Admin: What’s next to short?

MA

marissa
marissa
December 28, 2011 4:27 pm

Sounds like a First World problem to me, Muck.

How pissed off are you going to be when:
A. You can’t afford the electricity anymore to run your humongus American refrigerator
B. Brownouts, blackouts, and power shortages make your dysfunctional ice maker a moot problem

?

Colma Rising
Colma Rising
December 28, 2011 4:35 pm

Marissa:

I’d wager Muck would care less….

He has mentioned he’ll only be bummed at no TBP.

It’s the principal of the matter…. shitty business, good bye, so solly.

Pirate Jo
Pirate Jo
December 28, 2011 4:36 pm

Sounds like marissa can’t afford an ice maker.

Colma Rising
Colma Rising
December 28, 2011 5:36 pm

What a fucking year, huh? I keep thinking of another and another and another event!

(Don’t forget that rapture stuff too hahahah)!!!

Novista
Novista
December 28, 2011 9:10 pm

And 358 days, Colma …

Persnickety
Persnickety
December 28, 2011 11:46 pm

Fuck sears, fuckity fuck fuck them. Their pricing model is dishonest. Try to return something without a receipt, day after Christmas and sealed in the plastic wrapper with the price tag on it, and their computer will grab an incredible lowball price out of thin air; maybe it’s the price that a damaged floor model was sold to an employee one time when the manager wasn’t looking. It’s a fraction of what you actually paid. A tiny fraction.

This happened to me last year with an unwanted item. I said fuck you, I found the receipt two days later and went back, got my actual purchase price back and swore never to buy from them again. I haven’t.

This would be more of a loss if they offered anything worth buying. “Craftsman” tools were pretty good until recently but it seems that the quality is declining, the warranty is only on very specific items, and a lot of them are now made in China. THE ENTIRE FUCKING REASON TO BUY CRAFTSMAN TOOLS IS TO BUY USA-MADE TOOLS WITH A LIFETIME WARRANTY. DO YOU HEAR ME FUCKERS? It’s not as if they are super wonderful apart from those two characteristics. Now I buy from the box stores and wonder when I’ll need to look up a Snap-On salesman.

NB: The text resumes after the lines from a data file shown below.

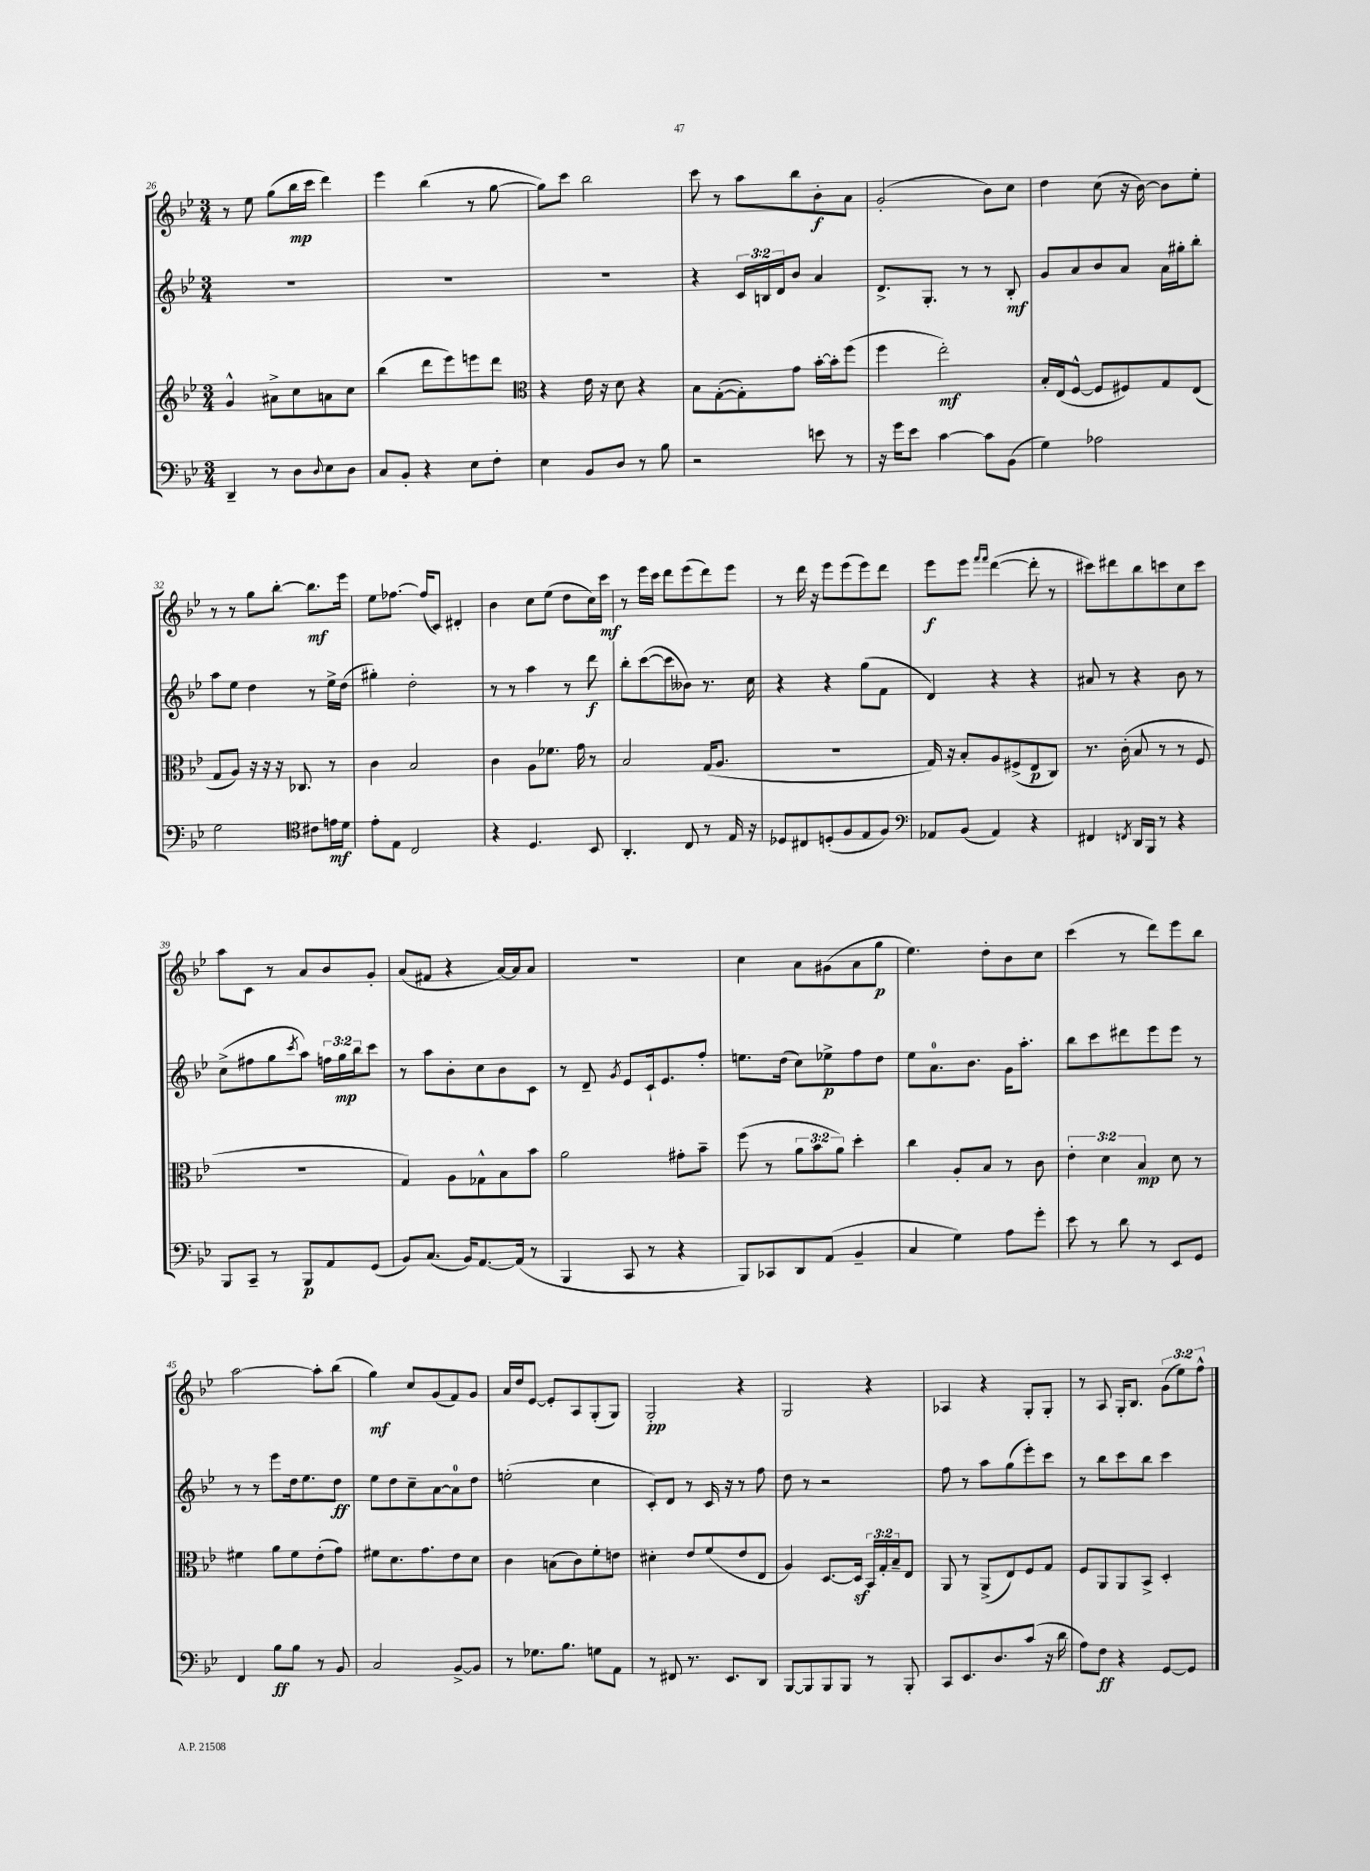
<<
\new StaffGroup <<
\new Staff = "s0" {
    \clef treble \key bes \major \numericTimeSignature \time 3/4 \override Staff.TupletNumber.text = #tuplet-number::calc-fraction-text
    r8 ees''8 g''8( bes''16\mp c'''16 d'''4) |
    ees'''4 bes''4( r8 g''8~ |
    g''8) c'''8 bes''2 |
    c'''8 r8 a''8 bes''8 bes'8-.\f a'8 |
    g'2-.( bes'8) c''8 |
    d''4 c''8( r16 bes'16~) bes'8 ees''8-. |
    r8 r8 g''8 bes''8~-. bes''8.\mf ees'''16 |
    ees''8 fes''8.~ fes''16( c'8) dis'4-. |
    bes'4 c''8 ees''8( d''8 c''16) c'''16\mf |
    r8 ees'''16 c'''16 d'''8 ees'''8( d'''8) ees'''8 |
    r8 d'''16 r16 ees'''8 ees'''8( ees'''8) d'''8 |
    ees'''8\f ees'''8 \grace { f'''16 f'''16 } d'''4~( d'''8-. r8 |
    cis'''8) dis'''8 bes''8 c'''8 c''8 c'''8 |
    a''8 c'8 r8 a'8 bes'8 g'8-. |
    a'8( fis'8 r4 a'16~) a'16 a'8 |
    R2. |
    c''4 a'8 gis'8( a'8 g''8\p |
    ees''4.) d''8-. bes'8 c''8 |
    c'''4( r8 d'''8) ees'''8 bes''8 |
    a''2~ a''8-. bes''8( |
    g''4\mf) c''8 g'8( f'8) g'8 |
    a'16 d''16 ees'8~ ees'8-. a8 g8-.( g8) |
    g2-.\pp r4 |
    g2 r4 |
    aes4 r4 g8-. g8-. |
    r8 a8 g16-. bes8. \tuplet 3/2 { g'8( ees''8) f''8-^ } \bar "|." |
}
\new Staff = "s1" {
    \clef treble \key bes \major \numericTimeSignature \time 3/4 \override Staff.TupletNumber.text = #tuplet-number::calc-fraction-text
    R2. |
    R2. |
    R2. |
    r4 \tuplet 3/2 { c'16 b16 d'16 } bes'8 a'4 |
    d'8.-> g8.-. r8 r8 bes8-.\mf |
    g'8 a'8 bes'8 a'8 a'16 gis''16-. bes''8-. |
    a''8 ees''8 d''4 r8 ees''16-> d''16( |
    gis''4-.) d''2-. |
    r8 r8 a''4 r8 d'''8\f |
    bes''8-. c'''8~( c'''8 beses'8) r8. c''16 |
    r4 r4 g''8( f'8 |
    d'4) r4 r4 |
    ais'8 r8 r4 bes'8 r8 |
    c''8->( fis''8 g''8 \acciaccatura { c'''8 } a''8) \tuplet 3/2 { f''16 g''16\mp bes''16 } c'''8 |
    r8 a''8 bes'8-. c''8 bes'8 c'8 |
    r8 d'8-- \acciaccatura { g'8 } ees'8 c'16-! ees'8. f''8-. |
    e''8. d''16( c''8) ees''8->\p f''8 d''8 |
    ees''8 a'8.-0 bes'8. g'16 a''8.-. |
    bes''8 c'''8 dis'''8 ees'''8 ees'''8 r8 |
    r8 r8 ees'''8 d''16 ees''8. d''8\ff |
    ees''8 d''8 c''8-- a'8~ a'8-0 d''8 |
    e''2-.( c''4 |
    c'8-.) d'8 r8 c'16 r16 r8 f''8 |
    d''8 r8 r2 |
    f''8 r8 a''8 g''8( ees'''8-.) c'''8 |
    r8 bes''8 c'''8 bes''8 c'''4 \bar "|." |
}
\new Staff = "s2" {
    \clef treble \key bes \major \numericTimeSignature \time 3/4 \override Staff.TupletNumber.text = #tuplet-number::calc-fraction-text
    g'4-^ ais'8-> c''8 a'8 c''8 |
    bes''4( d'''8 ees'''8) e'''8 d'''8 |
    \clef alto r4 ees'16 r16 d'8 r4 |
    bes8 g8~-.( g8-.) g'8 bes'16~-. bes'16-. f''8( |
    f''4 ees''2-.\mf) |
    bes16-. ees16( f8~-^ f8 fis8) g8 ees8( |
    g8 a8) r16 r16 r16 ces8. r8 |
    c'4 bes2 |
    c'4 a8 fes'8. g'16 r8 |
    bes2 g16( a8. |
    R2. |
    g16) r16 bes8-. a8 fis8->( ees8\p c8) |
    r8. c'16-.( bes8 r8 r8 f8 |
    R2. |
    g4) a8 ges8-^ bes8 bes'8 |
    a'2 gis'8-. bes'8-- |
    f''8( r8 \tuplet 3/2 { a'8 bes'8 a'8) } d''4-. |
    c''4 a8-. bes8 r8 c'8 |
    \tuplet 3/2 { ees'4-. d'4 bes4\mp } d'8 r8 |
    fis'4 a'8 fis'8 ees'8-.( g'8) |
    fis'8 d'8. g'8. ees'8 d'8 |
    c'4 b8( c'8) f'8-. e'8 |
    dis'4-. ees'8 f'8( ees'8 ees8 |
    a4) d8.~ d16\sf \tuplet 3/2 { bes,16 g16-. bes16-- } ees8 |
    a,8 r8 a,8->( ees8) f8 g8 |
    f8 a,8 a,8 bes,8-> d4-. \bar "|." |
}
\new Staff = "s3" {
    \clef bass \key bes \major \numericTimeSignature \time 3/4
    d,4-- r8 d8 \appoggiatura { d8 } ees8 d8 |
    c8 bes,8-. r4 ees8 f8-. |
    ees4 bes,8 d8 r8 bes8 |
    r2 e'8 r8 |
    r16 g'16 ees'8 c'4~ c'8 bes,8( |
    g4) aes2 |
    g2 \clef tenor cis'8 e'16\mf d'16 |
    ees'8-. ees8 c2 |
    r4 d4. bes,8 |
    a,4.-. c8 r8 ees16 r16 |
    des8 cis8 d8-.( f8 ees8 f8) |
    \clef bass aes,8 bes,8( aes,4) r4 |
    fis,4 \acciaccatura { f,8 } d,16 bes,,16 r8 r4 |
    bes,,8 c,8-- r8 bes,,8\p a,8 g,8( |
    bes,8) c8.( bes,16) a,8.~ a,16( r8 |
    bes,,4 c,8 r8 r4 |
    bes,,8) ces,8 d,8 a,8( bes,4-- |
    c4 g4) a8 g'8-. |
    ees'8 r8 d'8 r8 ees,8 g,8 |
    f,4 bes8\ff bes8 r8 bes,8 |
    c2 bes,8~-> bes,8 |
    r8 ges8. bes8. g8 a,8 |
    r8 fis,8 r8. ees,8. d,8 |
    bes,,8~ bes,,8 bes,,8 bes,,8 r8 bes,,8-. |
    c,8 ees,8. d8. c'8( r16 d'16 |
    a8) f8\ff r4 g,8~ g,8 \bar "|." |
}
>>
>>
\layout { \context { \Score currentBarNumber = #26 } }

I saw an analyst quoted as saying that Sears stores offered a “depressing” shopping experience, and he couldn’t be more right.

TeresaE
TeresaE
December 29, 2011 11:24 am

Admin, I remembered your prediction when I heard about the closures, see you are memorable.

Hub & I bought a chest freezer there last spring, and we found the same thing that MM found. If we weren’t buying the latest/greatest, we were just a pain in the ass.

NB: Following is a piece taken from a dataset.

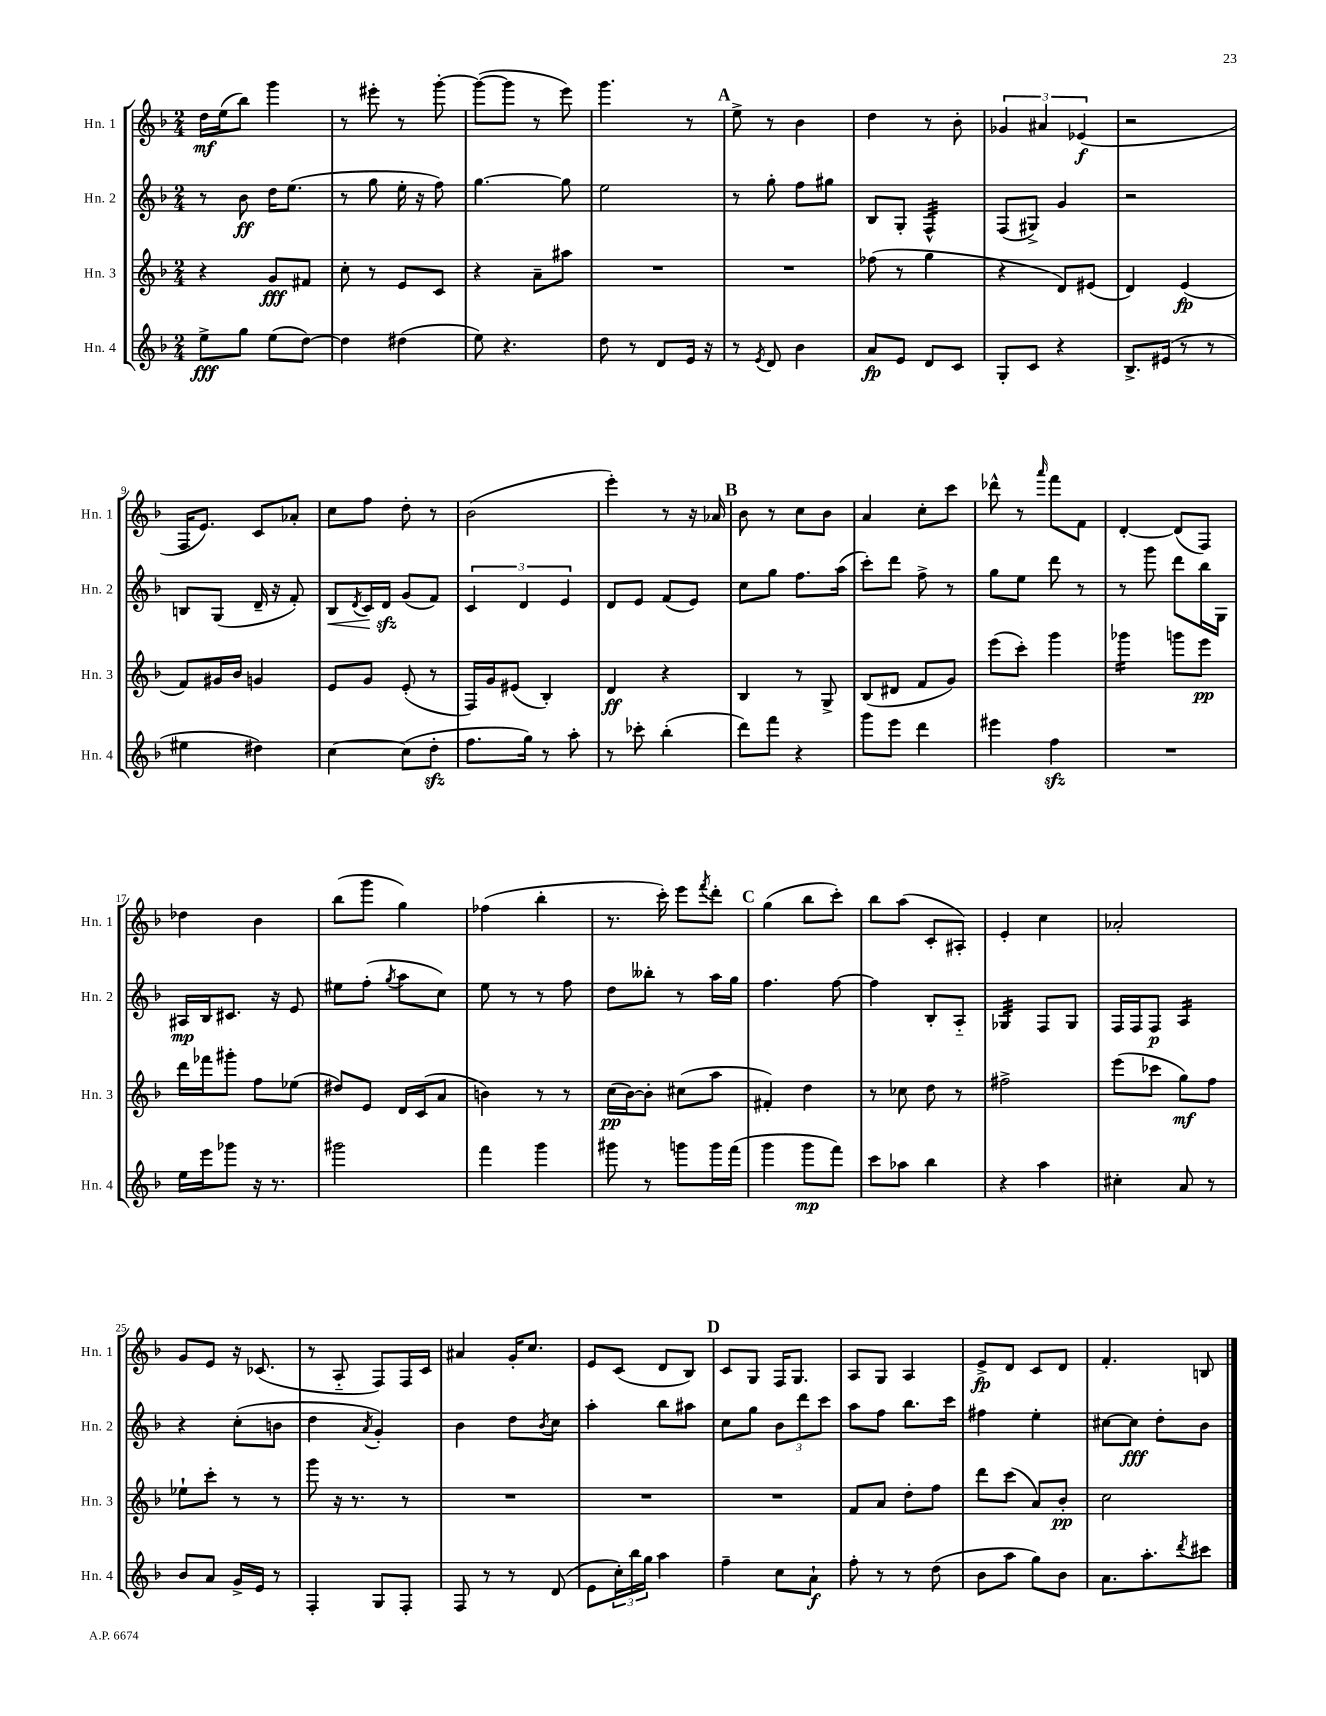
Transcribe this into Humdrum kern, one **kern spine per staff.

Because I couldn’t get a comparable size/model at the other bastards’ stores for comparable dollars and I could pick up/deliver myself, I actually had to go over to an in-Sears-store computer terminal and order and pay for it. To say I was pissed was an understatement.

That day the store was having some great sales, sales that I would have looked at because I buy my Christmas presents all year as I find great deals. Without going into one aisle, just shopping from the main drag, I would have spent a couple hundred easy.

Instead, I paid for the freezer online and left.

With business models like that, just how do they think they COULD succeed?

KB, as for Whirlpool, they may be “based” (tax-abated) in Michigan, but they sure as hell don’t “make” much there. Just a corp HQ surrounded by some of the worst ghetto Michigan’s SunSet side has to offer.

Most of their products are made in SE Asia and Mexico now, just a couple left in the good ole’ USA.

The saddest part of Sears’ demise is that we will never get the Craftsman house kits back. With the way the economy is going, those kits would enable millions to afford their housing again.

See, even in the face of demand, they sell the wrong thing.

Besides, screw Sears, they turned Craftsman tools into yet another pipeline for China. F’ them and KMart too.